Description
A simple and healthy dish featuring baked eggs nestled among tender asparagus spears, perfect for a light breakfast or brunch.
Ingredients
- 1 bunch of asparagus, trimmed
- 4 large eggs
- 1 tablespoon olive oil
- Salt, to taste
- Black pepper, to taste
- 2 tablespoons grated Parmesan cheese (optional)
- 1 teaspoon chopped fresh herbs (parsley, chives, or thyme)
Instructions
- Preheat the oven to 400°F (200°C).
- Lightly grease a small baking dish or oven-safe skillet with olive oil.
- Arrange the trimmed asparagus in the dish in a single layer.
- Drizzle with olive oil and season with salt and pepper.
- Roast in the oven for 8-10 minutes, until the asparagus is just tender.

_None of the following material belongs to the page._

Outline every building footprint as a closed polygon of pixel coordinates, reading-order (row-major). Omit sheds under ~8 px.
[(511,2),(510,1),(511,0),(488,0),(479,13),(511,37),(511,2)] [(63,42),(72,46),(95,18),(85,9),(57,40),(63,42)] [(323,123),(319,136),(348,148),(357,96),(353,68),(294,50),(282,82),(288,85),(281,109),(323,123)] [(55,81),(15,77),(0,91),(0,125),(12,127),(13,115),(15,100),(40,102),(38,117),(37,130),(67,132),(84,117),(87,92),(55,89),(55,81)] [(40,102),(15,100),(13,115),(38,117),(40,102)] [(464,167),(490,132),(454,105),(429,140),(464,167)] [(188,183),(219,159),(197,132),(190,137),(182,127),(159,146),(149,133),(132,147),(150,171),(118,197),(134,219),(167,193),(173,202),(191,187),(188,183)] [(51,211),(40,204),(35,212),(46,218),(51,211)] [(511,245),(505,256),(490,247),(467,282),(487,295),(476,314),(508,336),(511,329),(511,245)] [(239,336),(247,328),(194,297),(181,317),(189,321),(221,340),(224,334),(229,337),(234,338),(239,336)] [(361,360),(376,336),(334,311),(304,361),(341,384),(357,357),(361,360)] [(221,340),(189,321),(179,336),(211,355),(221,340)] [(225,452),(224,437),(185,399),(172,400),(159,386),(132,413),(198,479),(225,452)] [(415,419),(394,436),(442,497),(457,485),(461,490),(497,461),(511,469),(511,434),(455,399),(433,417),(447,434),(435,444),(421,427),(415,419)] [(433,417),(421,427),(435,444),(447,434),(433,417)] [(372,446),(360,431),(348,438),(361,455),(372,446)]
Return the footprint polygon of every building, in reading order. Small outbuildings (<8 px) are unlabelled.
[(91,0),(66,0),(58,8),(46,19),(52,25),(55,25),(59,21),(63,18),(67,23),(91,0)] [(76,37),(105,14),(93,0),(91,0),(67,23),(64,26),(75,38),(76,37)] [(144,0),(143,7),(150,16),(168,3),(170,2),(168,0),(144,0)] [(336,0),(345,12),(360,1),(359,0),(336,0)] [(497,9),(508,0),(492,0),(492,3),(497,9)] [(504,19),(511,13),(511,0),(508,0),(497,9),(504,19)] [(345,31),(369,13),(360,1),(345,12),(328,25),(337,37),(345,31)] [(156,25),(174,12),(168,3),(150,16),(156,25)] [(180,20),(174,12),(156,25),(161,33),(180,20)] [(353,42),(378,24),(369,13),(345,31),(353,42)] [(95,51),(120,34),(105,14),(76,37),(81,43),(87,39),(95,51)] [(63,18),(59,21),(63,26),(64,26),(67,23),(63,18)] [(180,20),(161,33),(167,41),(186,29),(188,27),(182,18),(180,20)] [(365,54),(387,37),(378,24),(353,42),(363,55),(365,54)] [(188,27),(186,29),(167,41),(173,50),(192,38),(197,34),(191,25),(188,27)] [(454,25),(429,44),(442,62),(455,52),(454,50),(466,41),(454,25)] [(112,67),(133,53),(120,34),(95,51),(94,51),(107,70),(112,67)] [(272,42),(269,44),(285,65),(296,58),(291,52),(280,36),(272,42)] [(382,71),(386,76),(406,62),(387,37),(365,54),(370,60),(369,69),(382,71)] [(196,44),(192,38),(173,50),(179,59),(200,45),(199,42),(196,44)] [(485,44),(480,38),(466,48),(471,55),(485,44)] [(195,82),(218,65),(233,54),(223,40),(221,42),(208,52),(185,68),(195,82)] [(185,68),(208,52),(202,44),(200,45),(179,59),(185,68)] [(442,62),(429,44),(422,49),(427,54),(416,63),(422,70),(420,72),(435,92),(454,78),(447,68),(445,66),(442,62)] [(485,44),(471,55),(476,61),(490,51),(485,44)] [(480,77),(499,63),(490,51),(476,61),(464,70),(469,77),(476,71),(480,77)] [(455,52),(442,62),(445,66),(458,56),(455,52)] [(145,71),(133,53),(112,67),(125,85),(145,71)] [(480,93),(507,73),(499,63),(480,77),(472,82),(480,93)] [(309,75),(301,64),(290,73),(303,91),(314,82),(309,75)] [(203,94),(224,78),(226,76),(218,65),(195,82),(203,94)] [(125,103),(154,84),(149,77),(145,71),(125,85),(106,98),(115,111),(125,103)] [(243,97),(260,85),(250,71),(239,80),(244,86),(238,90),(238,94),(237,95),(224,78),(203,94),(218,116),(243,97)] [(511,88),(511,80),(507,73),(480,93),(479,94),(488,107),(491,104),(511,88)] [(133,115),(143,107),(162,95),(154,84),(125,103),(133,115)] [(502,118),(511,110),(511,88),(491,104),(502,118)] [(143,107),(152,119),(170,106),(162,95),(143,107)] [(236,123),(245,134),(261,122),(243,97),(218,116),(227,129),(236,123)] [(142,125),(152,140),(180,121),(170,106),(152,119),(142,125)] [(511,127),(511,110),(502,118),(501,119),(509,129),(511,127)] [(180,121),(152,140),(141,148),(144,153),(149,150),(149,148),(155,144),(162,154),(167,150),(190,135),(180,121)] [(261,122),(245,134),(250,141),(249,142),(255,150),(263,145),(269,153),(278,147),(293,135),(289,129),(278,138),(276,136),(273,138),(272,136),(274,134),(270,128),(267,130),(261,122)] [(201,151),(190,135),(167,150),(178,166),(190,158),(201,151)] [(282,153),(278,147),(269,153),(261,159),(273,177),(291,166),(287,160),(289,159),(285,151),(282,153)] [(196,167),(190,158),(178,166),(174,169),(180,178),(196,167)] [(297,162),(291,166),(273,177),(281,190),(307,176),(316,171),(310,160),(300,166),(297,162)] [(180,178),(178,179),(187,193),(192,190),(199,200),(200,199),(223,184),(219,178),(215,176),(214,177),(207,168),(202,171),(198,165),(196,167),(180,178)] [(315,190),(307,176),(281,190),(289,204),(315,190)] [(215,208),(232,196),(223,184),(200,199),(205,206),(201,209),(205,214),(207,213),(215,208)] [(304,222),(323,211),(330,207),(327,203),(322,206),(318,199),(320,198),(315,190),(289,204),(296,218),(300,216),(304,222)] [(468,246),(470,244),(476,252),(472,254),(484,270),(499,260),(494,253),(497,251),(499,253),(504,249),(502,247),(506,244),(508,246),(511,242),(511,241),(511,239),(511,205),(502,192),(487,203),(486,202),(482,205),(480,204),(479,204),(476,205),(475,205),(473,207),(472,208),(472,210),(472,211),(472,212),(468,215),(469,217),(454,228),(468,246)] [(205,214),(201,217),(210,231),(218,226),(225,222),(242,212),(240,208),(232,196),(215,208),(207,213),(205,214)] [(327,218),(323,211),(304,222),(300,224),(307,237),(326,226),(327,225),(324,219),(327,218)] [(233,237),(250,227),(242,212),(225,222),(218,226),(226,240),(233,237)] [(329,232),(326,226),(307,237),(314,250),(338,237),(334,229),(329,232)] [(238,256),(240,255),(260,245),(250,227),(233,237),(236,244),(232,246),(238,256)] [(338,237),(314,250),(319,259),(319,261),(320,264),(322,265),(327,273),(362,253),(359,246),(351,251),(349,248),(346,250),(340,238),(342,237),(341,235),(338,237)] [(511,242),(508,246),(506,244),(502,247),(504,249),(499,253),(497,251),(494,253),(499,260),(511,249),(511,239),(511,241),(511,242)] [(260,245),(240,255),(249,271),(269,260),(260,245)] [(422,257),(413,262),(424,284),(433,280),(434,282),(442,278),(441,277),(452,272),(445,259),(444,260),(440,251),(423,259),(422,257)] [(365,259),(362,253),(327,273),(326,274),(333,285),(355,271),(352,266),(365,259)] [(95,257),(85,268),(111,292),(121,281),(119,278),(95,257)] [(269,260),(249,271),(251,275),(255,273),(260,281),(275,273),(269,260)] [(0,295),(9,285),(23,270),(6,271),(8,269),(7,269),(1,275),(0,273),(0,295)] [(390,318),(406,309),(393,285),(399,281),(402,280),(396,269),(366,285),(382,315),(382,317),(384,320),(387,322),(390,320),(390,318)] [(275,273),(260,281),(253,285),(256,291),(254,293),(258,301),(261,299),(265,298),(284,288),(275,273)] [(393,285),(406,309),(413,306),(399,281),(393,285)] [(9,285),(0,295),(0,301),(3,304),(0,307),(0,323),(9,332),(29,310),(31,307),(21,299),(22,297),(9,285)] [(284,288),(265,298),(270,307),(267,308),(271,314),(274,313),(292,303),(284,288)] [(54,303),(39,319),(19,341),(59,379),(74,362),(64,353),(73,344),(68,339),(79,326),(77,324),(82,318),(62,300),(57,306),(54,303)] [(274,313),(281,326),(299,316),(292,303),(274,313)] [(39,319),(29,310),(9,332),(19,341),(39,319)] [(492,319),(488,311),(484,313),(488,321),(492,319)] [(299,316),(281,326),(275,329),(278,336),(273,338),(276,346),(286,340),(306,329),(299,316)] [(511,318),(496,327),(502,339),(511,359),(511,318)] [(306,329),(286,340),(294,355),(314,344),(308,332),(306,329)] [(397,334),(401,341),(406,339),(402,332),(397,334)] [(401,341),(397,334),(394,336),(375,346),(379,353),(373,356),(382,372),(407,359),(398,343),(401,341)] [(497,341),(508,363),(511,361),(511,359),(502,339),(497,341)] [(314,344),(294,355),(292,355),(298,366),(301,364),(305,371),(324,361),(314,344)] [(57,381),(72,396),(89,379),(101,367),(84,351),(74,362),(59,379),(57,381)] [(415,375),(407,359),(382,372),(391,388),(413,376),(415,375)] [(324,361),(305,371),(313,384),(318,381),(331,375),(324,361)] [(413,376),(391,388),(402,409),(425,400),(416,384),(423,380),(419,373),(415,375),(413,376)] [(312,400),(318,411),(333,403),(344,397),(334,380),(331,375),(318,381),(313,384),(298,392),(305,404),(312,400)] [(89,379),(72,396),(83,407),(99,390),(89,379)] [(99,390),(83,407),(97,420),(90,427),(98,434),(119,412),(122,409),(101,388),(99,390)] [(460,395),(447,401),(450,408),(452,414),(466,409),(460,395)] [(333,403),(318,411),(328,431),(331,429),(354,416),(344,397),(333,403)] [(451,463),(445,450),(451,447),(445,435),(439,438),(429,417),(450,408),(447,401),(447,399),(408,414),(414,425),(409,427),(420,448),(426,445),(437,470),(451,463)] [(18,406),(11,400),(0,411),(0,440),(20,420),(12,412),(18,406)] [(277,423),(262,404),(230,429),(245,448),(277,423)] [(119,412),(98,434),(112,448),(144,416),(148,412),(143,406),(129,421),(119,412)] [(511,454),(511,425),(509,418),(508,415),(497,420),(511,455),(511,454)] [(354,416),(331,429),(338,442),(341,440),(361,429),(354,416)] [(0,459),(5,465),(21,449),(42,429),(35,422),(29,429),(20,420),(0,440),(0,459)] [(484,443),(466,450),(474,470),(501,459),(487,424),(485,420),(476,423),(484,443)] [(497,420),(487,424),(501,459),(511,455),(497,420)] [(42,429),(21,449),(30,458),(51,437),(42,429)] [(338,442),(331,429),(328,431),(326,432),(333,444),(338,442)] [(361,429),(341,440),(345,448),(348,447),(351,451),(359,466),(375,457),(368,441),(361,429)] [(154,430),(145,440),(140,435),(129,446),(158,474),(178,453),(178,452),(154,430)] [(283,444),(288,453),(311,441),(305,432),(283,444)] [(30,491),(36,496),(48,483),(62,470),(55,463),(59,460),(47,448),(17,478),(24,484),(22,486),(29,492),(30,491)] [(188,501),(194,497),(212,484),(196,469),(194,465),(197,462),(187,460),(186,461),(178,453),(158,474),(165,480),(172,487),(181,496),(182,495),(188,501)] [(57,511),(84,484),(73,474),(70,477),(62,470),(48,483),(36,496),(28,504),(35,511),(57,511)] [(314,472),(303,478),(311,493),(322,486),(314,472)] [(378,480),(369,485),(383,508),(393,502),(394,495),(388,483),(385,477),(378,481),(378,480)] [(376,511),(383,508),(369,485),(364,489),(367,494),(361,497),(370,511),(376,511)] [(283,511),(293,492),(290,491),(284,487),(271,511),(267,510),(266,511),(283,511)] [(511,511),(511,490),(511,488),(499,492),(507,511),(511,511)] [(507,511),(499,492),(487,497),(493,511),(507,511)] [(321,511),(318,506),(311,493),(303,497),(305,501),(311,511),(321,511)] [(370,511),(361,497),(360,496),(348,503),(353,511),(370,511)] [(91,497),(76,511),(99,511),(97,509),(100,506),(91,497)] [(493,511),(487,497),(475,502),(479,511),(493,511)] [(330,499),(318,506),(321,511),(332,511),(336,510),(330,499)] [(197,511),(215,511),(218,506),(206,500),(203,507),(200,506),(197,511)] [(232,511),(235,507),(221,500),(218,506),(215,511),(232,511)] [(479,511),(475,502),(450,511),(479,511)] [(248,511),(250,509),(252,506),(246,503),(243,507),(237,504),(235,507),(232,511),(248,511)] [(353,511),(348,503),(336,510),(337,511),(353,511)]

- Remove from the oven and create 4 small wells among the asparagus.
- Crack an egg into each well.
- Sprinkle with Parmesan cheese if using, and return to the oven.
- Bake for another 8-10 minutes, or until the egg whites are set and yolks are cooked to your liking.
- Garnish with fresh herbs and serve immediately.
Notes
- You can add a splash of cream to each egg for extra richness.
- Serve with crusty bread or toast for a heartier meal.
- Use seasonal vegetables like cherry tomatoes or mushrooms for variation.